Directive: Return every line of all the items below without any change, character for character.

Data in this exercise:
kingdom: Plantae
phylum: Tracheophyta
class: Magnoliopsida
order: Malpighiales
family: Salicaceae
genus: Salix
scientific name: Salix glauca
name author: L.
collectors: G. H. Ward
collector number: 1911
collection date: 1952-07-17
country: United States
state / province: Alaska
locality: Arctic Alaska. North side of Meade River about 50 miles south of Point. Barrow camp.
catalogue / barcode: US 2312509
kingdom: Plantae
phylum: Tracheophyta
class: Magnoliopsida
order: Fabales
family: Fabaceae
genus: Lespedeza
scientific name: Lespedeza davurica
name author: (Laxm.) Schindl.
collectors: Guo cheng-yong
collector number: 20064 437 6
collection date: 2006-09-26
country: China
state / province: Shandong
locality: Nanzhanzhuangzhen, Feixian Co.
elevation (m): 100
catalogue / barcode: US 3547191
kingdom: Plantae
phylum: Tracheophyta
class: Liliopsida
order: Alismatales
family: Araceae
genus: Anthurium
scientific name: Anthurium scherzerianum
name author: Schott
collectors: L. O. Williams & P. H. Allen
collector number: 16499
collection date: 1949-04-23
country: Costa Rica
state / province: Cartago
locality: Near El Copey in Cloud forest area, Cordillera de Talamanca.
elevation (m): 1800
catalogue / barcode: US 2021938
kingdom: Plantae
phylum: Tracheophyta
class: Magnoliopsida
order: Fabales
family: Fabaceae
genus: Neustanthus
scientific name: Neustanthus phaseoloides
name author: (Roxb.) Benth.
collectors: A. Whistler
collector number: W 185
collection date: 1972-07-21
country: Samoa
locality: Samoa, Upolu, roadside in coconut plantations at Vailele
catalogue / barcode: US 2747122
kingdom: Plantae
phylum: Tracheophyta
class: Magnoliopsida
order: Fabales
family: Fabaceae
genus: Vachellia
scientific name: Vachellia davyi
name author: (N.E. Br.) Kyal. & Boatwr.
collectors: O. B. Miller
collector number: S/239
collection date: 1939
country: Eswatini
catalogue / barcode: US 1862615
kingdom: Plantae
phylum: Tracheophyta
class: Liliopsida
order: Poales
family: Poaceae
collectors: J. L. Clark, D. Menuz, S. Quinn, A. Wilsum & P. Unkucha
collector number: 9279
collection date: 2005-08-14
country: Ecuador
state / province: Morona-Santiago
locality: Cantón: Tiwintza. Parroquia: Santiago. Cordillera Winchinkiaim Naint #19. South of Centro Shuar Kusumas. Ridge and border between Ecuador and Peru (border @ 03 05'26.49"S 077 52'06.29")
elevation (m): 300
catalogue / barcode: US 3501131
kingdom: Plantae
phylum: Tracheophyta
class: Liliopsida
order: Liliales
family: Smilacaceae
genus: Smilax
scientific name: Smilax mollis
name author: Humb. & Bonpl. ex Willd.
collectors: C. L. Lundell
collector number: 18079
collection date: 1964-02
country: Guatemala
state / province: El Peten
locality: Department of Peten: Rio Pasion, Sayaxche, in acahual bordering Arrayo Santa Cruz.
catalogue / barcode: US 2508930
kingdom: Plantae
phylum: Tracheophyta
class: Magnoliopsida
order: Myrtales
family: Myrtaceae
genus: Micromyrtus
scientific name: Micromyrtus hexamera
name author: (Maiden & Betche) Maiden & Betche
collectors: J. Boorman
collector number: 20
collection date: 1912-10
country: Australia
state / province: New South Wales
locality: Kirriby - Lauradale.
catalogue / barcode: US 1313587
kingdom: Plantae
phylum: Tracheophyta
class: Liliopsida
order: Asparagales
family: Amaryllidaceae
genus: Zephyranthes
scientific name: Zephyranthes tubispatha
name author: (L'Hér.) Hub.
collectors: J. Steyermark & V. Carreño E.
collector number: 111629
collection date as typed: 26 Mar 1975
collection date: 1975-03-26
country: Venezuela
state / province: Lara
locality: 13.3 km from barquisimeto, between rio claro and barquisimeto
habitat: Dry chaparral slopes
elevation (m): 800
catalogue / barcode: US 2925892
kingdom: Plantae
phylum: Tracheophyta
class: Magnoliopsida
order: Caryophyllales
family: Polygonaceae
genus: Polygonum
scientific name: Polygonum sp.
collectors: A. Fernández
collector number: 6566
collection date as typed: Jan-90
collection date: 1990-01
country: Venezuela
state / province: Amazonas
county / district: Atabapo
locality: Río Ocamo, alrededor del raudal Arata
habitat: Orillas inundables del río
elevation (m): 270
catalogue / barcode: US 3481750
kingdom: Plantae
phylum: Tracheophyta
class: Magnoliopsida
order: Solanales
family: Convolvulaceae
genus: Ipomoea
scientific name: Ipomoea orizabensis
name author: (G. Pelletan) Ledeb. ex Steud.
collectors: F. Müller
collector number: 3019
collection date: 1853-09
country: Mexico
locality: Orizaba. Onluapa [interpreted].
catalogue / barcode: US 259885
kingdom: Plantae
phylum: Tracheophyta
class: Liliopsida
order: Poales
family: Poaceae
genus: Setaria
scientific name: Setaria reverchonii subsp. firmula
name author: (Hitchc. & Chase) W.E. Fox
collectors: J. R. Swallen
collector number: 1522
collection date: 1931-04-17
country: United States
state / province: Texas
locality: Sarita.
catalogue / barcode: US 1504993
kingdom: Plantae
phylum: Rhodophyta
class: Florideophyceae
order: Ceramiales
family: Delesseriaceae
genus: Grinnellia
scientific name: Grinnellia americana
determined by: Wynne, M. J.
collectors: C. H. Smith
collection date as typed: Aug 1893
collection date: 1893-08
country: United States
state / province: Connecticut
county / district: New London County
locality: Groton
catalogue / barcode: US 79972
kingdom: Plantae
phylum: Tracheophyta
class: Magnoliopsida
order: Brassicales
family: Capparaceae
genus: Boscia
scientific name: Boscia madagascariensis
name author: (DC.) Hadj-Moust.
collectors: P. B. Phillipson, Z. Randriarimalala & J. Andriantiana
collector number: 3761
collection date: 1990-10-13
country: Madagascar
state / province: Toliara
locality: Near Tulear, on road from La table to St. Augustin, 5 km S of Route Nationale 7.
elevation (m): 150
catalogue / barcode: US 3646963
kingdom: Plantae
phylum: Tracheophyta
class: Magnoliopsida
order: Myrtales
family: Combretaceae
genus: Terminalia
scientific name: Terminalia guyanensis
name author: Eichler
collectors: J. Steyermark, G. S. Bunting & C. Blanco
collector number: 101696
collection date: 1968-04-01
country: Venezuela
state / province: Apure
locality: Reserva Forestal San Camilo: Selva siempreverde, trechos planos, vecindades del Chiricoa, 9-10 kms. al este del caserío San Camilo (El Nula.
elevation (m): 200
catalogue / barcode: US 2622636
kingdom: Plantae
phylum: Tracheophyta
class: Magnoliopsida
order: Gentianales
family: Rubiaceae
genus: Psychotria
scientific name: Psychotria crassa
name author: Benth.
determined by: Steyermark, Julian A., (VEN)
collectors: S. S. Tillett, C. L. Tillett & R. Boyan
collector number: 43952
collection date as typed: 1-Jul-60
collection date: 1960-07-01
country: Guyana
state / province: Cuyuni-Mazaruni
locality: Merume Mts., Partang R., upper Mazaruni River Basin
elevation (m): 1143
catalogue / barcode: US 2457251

Correct response:
kingdom: Plantae
phylum: Tracheophyta
class: Magnoliopsida
order: Malpighiales
family: Salicaceae
genus: Salix
scientific name: Salix glauca
name author: L.
collectors: G. H. Ward
collector number: 1911
collection date: 1952-07-17
country: United States
state / province: Alaska
locality: Arctic Alaska. North side of Meade River about 50 miles south of Point. Barrow camp.
catalogue / barcode: US 2312509
kingdom: Plantae
phylum: Tracheophyta
class: Magnoliopsida
order: Fabales
family: Fabaceae
genus: Lespedeza
scientific name: Lespedeza davurica
name author: (Laxm.) Schindl.
collectors: Guo cheng-yong
collector number: 20064 437 6
collection date: 2006-09-26
country: China
state / province: Shandong
locality: Nanzhanzhuangzhen, Feixian Co.
elevation (m): 100
catalogue / barcode: US 3547191
kingdom: Plantae
phylum: Tracheophyta
class: Liliopsida
order: Alismatales
family: Araceae
genus: Anthurium
scientific name: Anthurium scherzerianum
name author: Schott
collectors: L. O. Williams & P. H. Allen
collector number: 16499
collection date: 1949-04-23
country: Costa Rica
state / province: Cartago
locality: Near El Copey in Cloud forest area, Cordillera de Talamanca.
elevation (m): 1800
catalogue / barcode: US 2021938
kingdom: Plantae
phylum: Tracheophyta
class: Magnoliopsida
order: Fabales
family: Fabaceae
genus: Neustanthus
scientific name: Neustanthus phaseoloides
name author: (Roxb.) Benth.
collectors: A. Whistler
collector number: W 185
collection date: 1972-07-21
country: Samoa
locality: Samoa, Upolu, roadside in coconut plantations at Vailele
catalogue / barcode: US 2747122
kingdom: Plantae
phylum: Tracheophyta
class: Magnoliopsida
order: Fabales
family: Fabaceae
genus: Vachellia
scientific name: Vachellia davyi
name author: (N.E. Br.) Kyal. & Boatwr.
collectors: O. B. Miller
collector number: S/239
collection date: 1939
country: Eswatini
catalogue / barcode: US 1862615
kingdom: Plantae
phylum: Tracheophyta
class: Liliopsida
order: Poales
family: Poaceae
collectors: J. L. Clark, D. Menuz, S. Quinn, A. Wilsum & P. Unkucha
collector number: 9279
collection date: 2005-08-14
country: Ecuador
state / province: Morona-Santiago
locality: Cantón: Tiwintza. Parroquia: Santiago. Cordillera Winchinkiaim Naint #19. South of Centro Shuar Kusumas. Ridge and border between Ecuador and Peru (border @ 03 05'26.49"S 077 52'06.29")
elevation (m): 300
catalogue / barcode: US 3501131
kingdom: Plantae
phylum: Tracheophyta
class: Liliopsida
order: Liliales
family: Smilacaceae
genus: Smilax
scientific name: Smilax mollis
name author: Humb. & Bonpl. ex Willd.
collectors: C. L. Lundell
collector number: 18079
collection date: 1964-02
country: Guatemala
state / province: El Peten
locality: Department of Peten: Rio Pasion, Sayaxche, in acahual bordering Arrayo Santa Cruz.
catalogue / barcode: US 2508930
kingdom: Plantae
phylum: Tracheophyta
class: Magnoliopsida
order: Myrtales
family: Myrtaceae
genus: Micromyrtus
scientific name: Micromyrtus hexamera
name author: (Maiden & Betche) Maiden & Betche
collectors: J. Boorman
collector number: 20
collection date: 1912-10
country: Australia
state / province: New South Wales
locality: Kirriby - Lauradale.
catalogue / barcode: US 1313587
kingdom: Plantae
phylum: Tracheophyta
class: Liliopsida
order: Asparagales
family: Amaryllidaceae
genus: Zephyranthes
scientific name: Zephyranthes tubispatha
name author: (L'Hér.) Hub.
collectors: J. Steyermark & V. Carreño E.
collector number: 111629
collection date as typed: 26 Mar 1975
collection date: 1975-03-26
country: Venezuela
state / province: Lara
locality: 13.3 km from barquisimeto, between rio claro and barquisimeto
habitat: Dry chaparral slopes
elevation (m): 800
catalogue / barcode: US 2925892
kingdom: Plantae
phylum: Tracheophyta
class: Magnoliopsida
order: Caryophyllales
family: Polygonaceae
genus: Polygonum
scientific name: Polygonum sp.
collectors: A. Fernández
collector number: 6566
collection date as typed: Jan-90
collection date: 1990-01
country: Venezuela
state / province: Amazonas
county / district: Atabapo
locality: Río Ocamo, alrededor del raudal Arata
habitat: Orillas inundables del río
elevation (m): 270
catalogue / barcode: US 3481750
kingdom: Plantae
phylum: Tracheophyta
class: Magnoliopsida
order: Solanales
family: Convolvulaceae
genus: Ipomoea
scientific name: Ipomoea orizabensis
name author: (G. Pelletan) Ledeb. ex Steud.
collectors: F. Müller
collector number: 3019
collection date: 1853-09
country: Mexico
locality: Orizaba. Onluapa [interpreted].
catalogue / barcode: US 259885
kingdom: Plantae
phylum: Tracheophyta
class: Liliopsida
order: Poales
family: Poaceae
genus: Setaria
scientific name: Setaria reverchonii subsp. firmula
name author: (Hitchc. & Chase) W.E. Fox
collectors: J. R. Swallen
collector number: 1522
collection date: 1931-04-17
country: United States
state / province: Texas
locality: Sarita.
catalogue / barcode: US 1504993
kingdom: Plantae
phylum: Rhodophyta
class: Florideophyceae
order: Ceramiales
family: Delesseriaceae
genus: Grinnellia
scientific name: Grinnellia americana
determined by: Wynne, M. J.
collectors: C. H. Smith
collection date as typed: Aug 1893
collection date: 1893-08
country: United States
state / province: Connecticut
county / district: New London County
locality: Groton
catalogue / barcode: US 79972
kingdom: Plantae
phylum: Tracheophyta
class: Magnoliopsida
order: Brassicales
family: Capparaceae
genus: Boscia
scientific name: Boscia madagascariensis
name author: (DC.) Hadj-Moust.
collectors: P. B. Phillipson, Z. Randriarimalala & J. Andriantiana
collector number: 3761
collection date: 1990-10-13
country: Madagascar
state / province: Toliara
locality: Near Tulear, on road from La table to St. Augustin, 5 km S of Route Nationale 7.
elevation (m): 150
catalogue / barcode: US 3646963
kingdom: Plantae
phylum: Tracheophyta
class: Magnoliopsida
order: Myrtales
family: Combretaceae
genus: Terminalia
scientific name: Terminalia guyanensis
name author: Eichler
collectors: J. Steyermark, G. S. Bunting & C. Blanco
collector number: 101696
collection date: 1968-04-01
country: Venezuela
state / province: Apure
locality: Reserva Forestal San Camilo: Selva siempreverde, trechos planos, vecindades del Chiricoa, 9-10 kms. al este del caserío San Camilo (El Nula.
elevation (m): 200
catalogue / barcode: US 2622636
kingdom: Plantae
phylum: Tracheophyta
class: Magnoliopsida
order: Gentianales
family: Rubiaceae
genus: Psychotria
scientific name: Psychotria crassa
name author: Benth.
determined by: Steyermark, Julian A., (VEN)
collectors: S. S. Tillett, C. L. Tillett & R. Boyan
collector number: 43952
collection date as typed: 1-Jul-60
collection date: 1960-07-01
country: Guyana
state / province: Cuyuni-Mazaruni
locality: Merume Mts., Partang R., upper Mazaruni River Basin
elevation (m): 1143
catalogue / barcode: US 2457251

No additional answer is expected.